# WORK TASK
Arrange the records as a JSON list of strings, with one string for each line and any blank lines omitted. Start at the first line of the records and go on through the line that contains "a garden; it", including that line.
[[ INPUT RECORDS open ]]
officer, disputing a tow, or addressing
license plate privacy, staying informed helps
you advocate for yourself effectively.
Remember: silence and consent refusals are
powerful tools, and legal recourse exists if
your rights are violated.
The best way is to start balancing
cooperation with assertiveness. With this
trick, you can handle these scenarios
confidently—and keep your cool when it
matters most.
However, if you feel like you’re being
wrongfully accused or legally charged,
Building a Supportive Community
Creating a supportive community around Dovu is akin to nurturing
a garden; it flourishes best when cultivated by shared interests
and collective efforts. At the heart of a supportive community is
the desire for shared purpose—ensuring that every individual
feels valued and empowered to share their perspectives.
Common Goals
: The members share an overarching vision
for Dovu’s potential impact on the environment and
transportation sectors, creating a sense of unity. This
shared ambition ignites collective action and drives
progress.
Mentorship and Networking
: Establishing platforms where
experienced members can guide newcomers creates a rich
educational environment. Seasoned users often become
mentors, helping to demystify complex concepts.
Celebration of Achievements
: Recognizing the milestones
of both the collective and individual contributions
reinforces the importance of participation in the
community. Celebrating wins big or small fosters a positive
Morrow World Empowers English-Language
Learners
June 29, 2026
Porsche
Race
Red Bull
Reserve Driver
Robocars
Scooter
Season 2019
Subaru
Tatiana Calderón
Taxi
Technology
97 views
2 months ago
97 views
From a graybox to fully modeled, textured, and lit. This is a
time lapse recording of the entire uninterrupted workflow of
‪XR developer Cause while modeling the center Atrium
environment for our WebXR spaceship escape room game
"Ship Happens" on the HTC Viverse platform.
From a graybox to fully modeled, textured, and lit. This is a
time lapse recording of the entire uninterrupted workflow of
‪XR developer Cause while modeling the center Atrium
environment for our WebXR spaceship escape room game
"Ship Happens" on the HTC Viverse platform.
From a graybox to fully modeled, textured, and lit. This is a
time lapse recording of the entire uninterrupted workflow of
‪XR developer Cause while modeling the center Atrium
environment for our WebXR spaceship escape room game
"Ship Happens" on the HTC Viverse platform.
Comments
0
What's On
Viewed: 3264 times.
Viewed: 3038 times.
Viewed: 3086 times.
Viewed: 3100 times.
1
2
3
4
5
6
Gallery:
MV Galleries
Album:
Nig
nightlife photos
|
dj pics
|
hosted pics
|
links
[[ INPUT RECORDS closed ]]
# RESPONSE FOR THIS EXERCISE
[
  "officer, disputing a tow, or addressing",
  "license plate privacy, staying informed helps",
  "you advocate for yourself effectively.",
  "Remember: silence and consent refusals are",
  "powerful tools, and legal recourse exists if",
  "your rights are violated.",
  "The best way is to start balancing",
  "cooperation with assertiveness. With this",
  "trick, you can handle these scenarios",
  "confidently—and keep your cool when it",
  "matters most.",
  "However, if you feel like you’re being",
  "wrongfully accused or legally charged,",
  "Building a Supportive Community",
  "Creating a supportive community around Dovu is akin to nurturing",
  "a garden; it flourishes best when cultivated by shared interests"
]